Answer to Question #338811 in Statistics and Probability for Sarah

Question #338811

An educational researcher found that the average entrance core of the incoming freshmen in a university is 84. A random sample of 24 students from a public school was then selected and found out that their average score in the entrance exam is 88 with a standard deviation of 16. Is there any evidence to show that the sample students from public school performed better than the rest in the entrance examination using the 0.01 level of significance?

Expert's answer

The following null and alternative hypotheses need to be tested:

"H_0:\\mu\\le84"

"H_a:\\mu>84"

This corresponds to a right-tailed test, for which a t-test for one mean, with unknown population standard deviation, using the sample standard deviation, will be used.

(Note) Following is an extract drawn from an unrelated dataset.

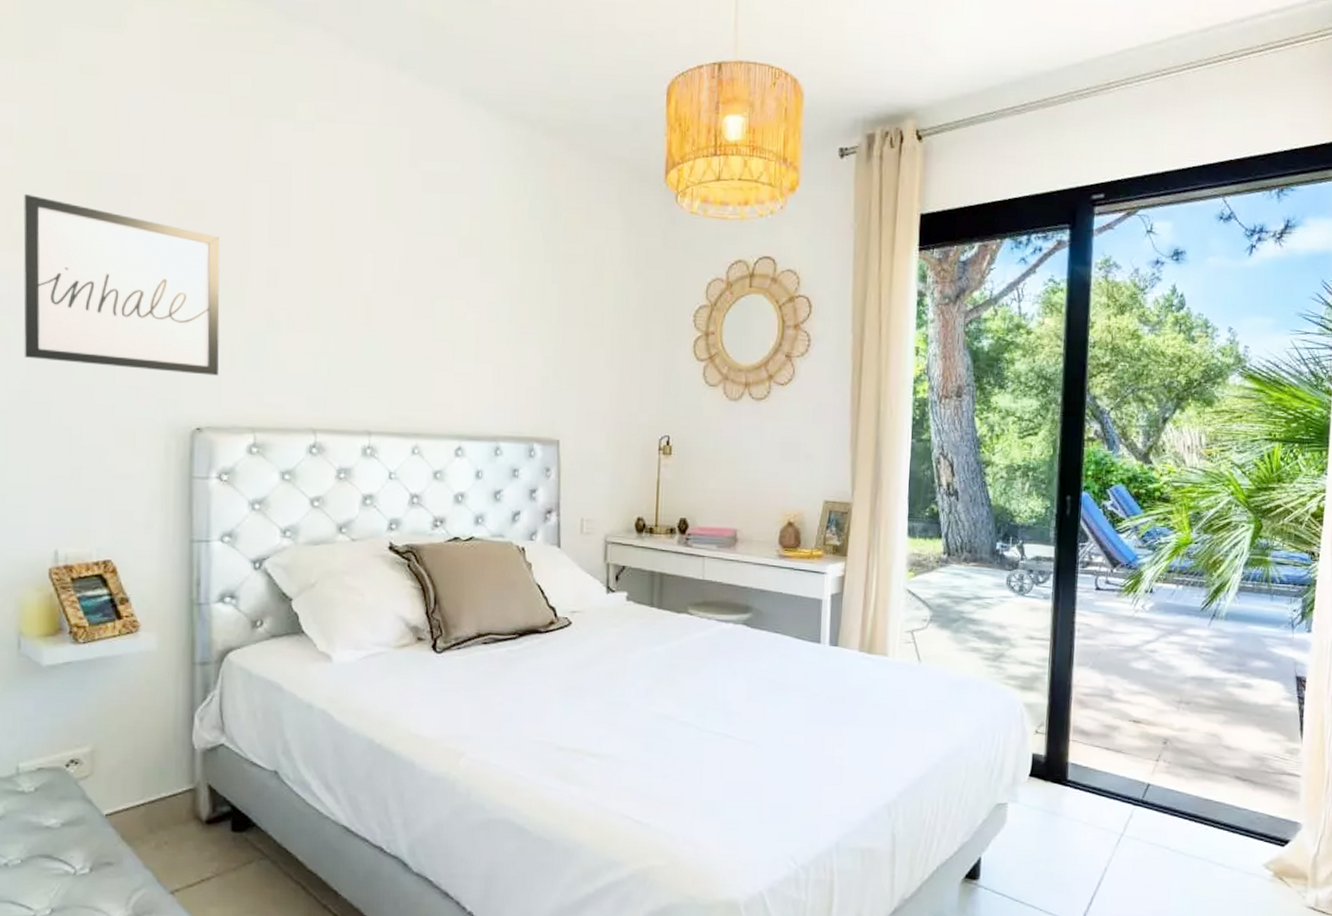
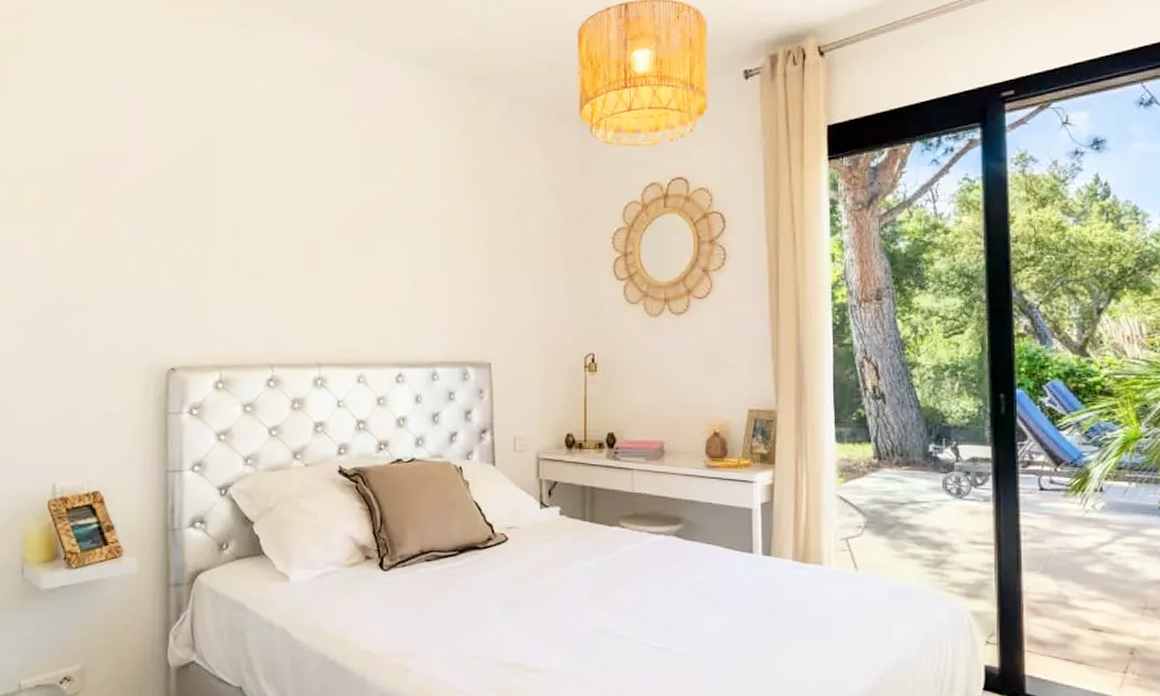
wall art: present [23,194,220,376] -> none [30,174,191,321]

Based on the information provided, the significance level is "\\alpha = 0.01," "df=n-1=23" degrees of freedom, and the critical value for a right-tailed test is "t_c = 2.499867."

The rejection region for this right-tailed test is "R = \\{t: t >2.499867\\}."

The t-statistic is computed as follows:

"t=\\dfrac{\\bar{x}-\\mu}{s\/\\sqrt{n}}=\\dfrac{88-84}{16\/\\sqrt{24}}\\approx1.224745"

Since it is observed that "t = 1.224745 \\le 2.499867=t_c," it is then concluded that the null hypothesis is not rejected.

Using the P-value approach:

The p-value for right-tailed test, "df=23" degrees of freedom, "t=1.224745" is "p = 0.116534," and since "p =0.116534 \\ge 0.01=\\alpha," it is concluded that the null hypothesis is not rejected.

Therefore, there is not enough evidence to claim that the population mean "\\mu"

is greater than 84, at the "\\alpha = 0.01" significance level.